I first saw this on my best friend's pinterest (which she coincidentally pinned from another amazing friend of mine) and immediately fell in love with not only the gorgeous design, but the sentiment of the statement.
Not to get all sappy on you (after all Valentine's Day was two weeks ago... don't we get to be bitter and jaded again by now?), but this is a concept that my boyfriend and I talk about all the time: our little story.
It is so easy to get bogged down with the less-than-perfect moments. The moments in which you let your frustration overcome your immense love for someone and you, hopefully unintentionally, use a tone of voice that is more harsh than hug.
Take Valentine's Day, for example. I know, I know... two weeks ago. Just hang in there with me for a second...
On Valentine's Day I suggested that the two of us just have dinner at home (his place, that is - we are not at the cohabitation stage, but that is a very different story) to spend some quality time together. I offered to make dinner, and we were to open a great bottle of wine we'd purchased at a fantastic local Italian restaurant. To go the extra mile, I even brought a sexy little ensemble to cook in.
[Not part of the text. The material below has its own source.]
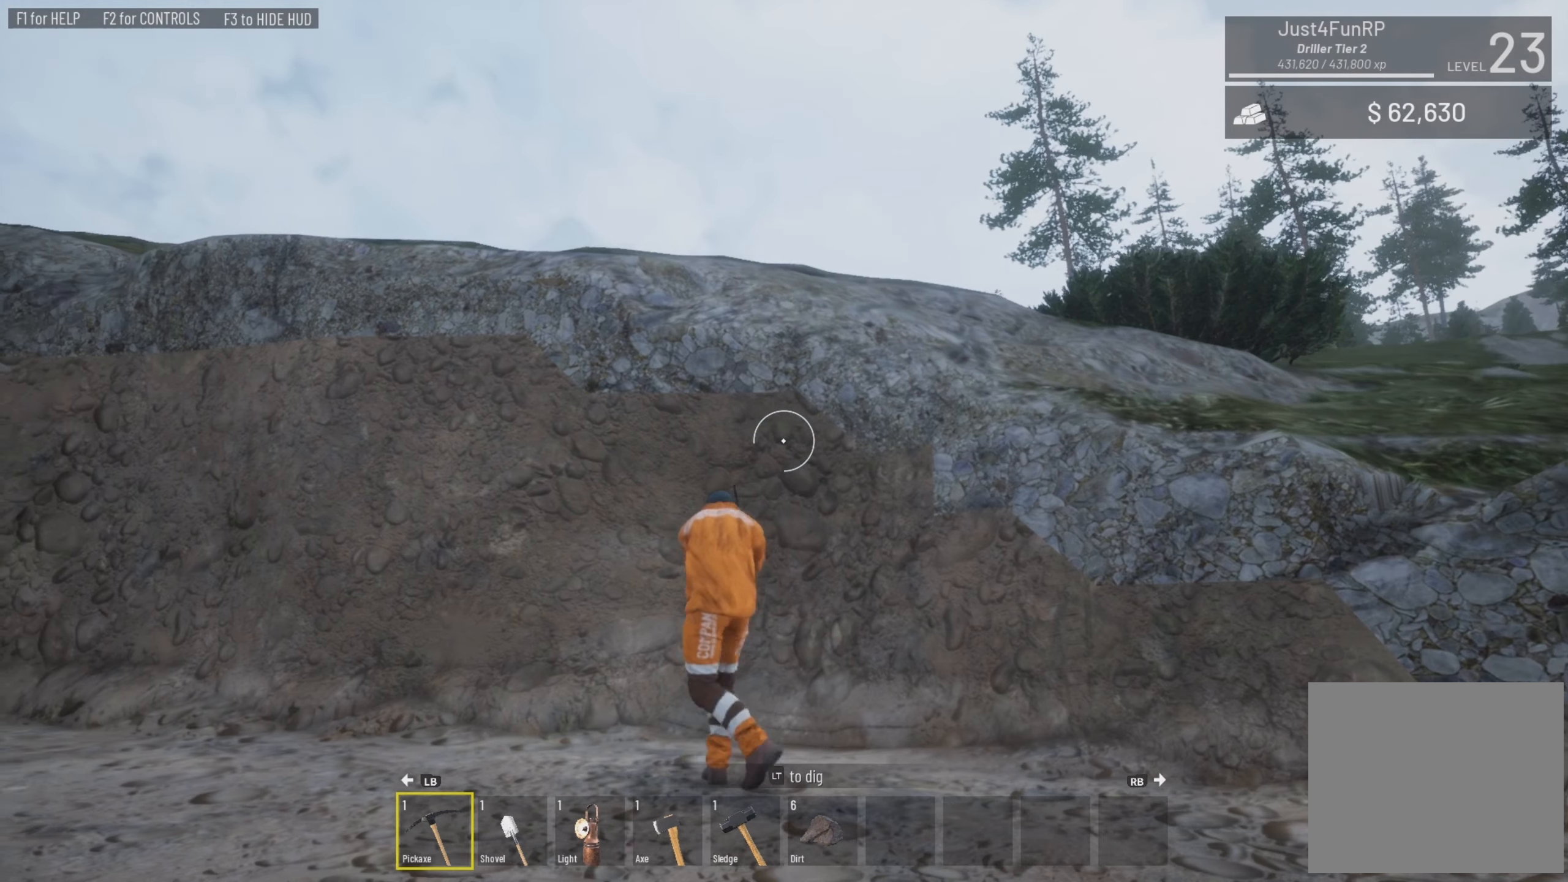
{"buttons": ["L2"], "left_stick": "center", "right_stick": "center", "events": [[166, "left_stick", "center"], [166, "right_stick", "center"], [233, "left_stick", "left"], [400, "left_stick", "center"]]}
Before you start nominating me for the Girlfriend of the Year award, let me finish the story.
I had three (or was it four) different pots and pans going on the stove top. I've got a main dish, multiple side dishes, and salad in the works. I'm going all out (in my sexy little ensemble!!) to really prove my abilities as a domestic goddess.
And then the chicken mega burned.
Blame the stove. Blame the exhaustion. Blame the cursed holiday. Blame the stupid little ensemble that was distracting to both of us.
And then the meltdown consumed me.
Ugly crying ensued. Mascara streamed down my face. I used unladylike language. I full out collapsed on the (probably dirty) linoleum floor... in my now anything-but-sexy little ensemble.
Happy Valentine's Day.
Once I finally calmed down (okay, honestly? I don't think I ever fully calmed down) I made him swear never to tell anyone. He, calmly, politely, and sweetly asked, "What about in a few years at our wedding?"
"No, NEVER!!" I sobbed (see? I told you I never calmed down).
Obviously I've since come to my senses. His nomination for Boyfriend of the Year is in the mail, as he (literally) lifted me up off the floor, dried my tears, and assured me that my horrific antics only made him love me more, as I actually am and not as some weird contrived sex/domestic goddess.
He even let me put my sweatpants on.
And (finally getting to my point), he reminded me that this is just a part of our story. The good, the bad, and the childish temper tantrums... it's just a page. I am not my worst behavior. Our relationship isn't our most trying moments. Each of us has our own tiny story, and the two of us have chosen tie our tiny stories together.
Sometimes parts of the tiny stories suck, but the good news is... you can just turn the page and write a new chapter.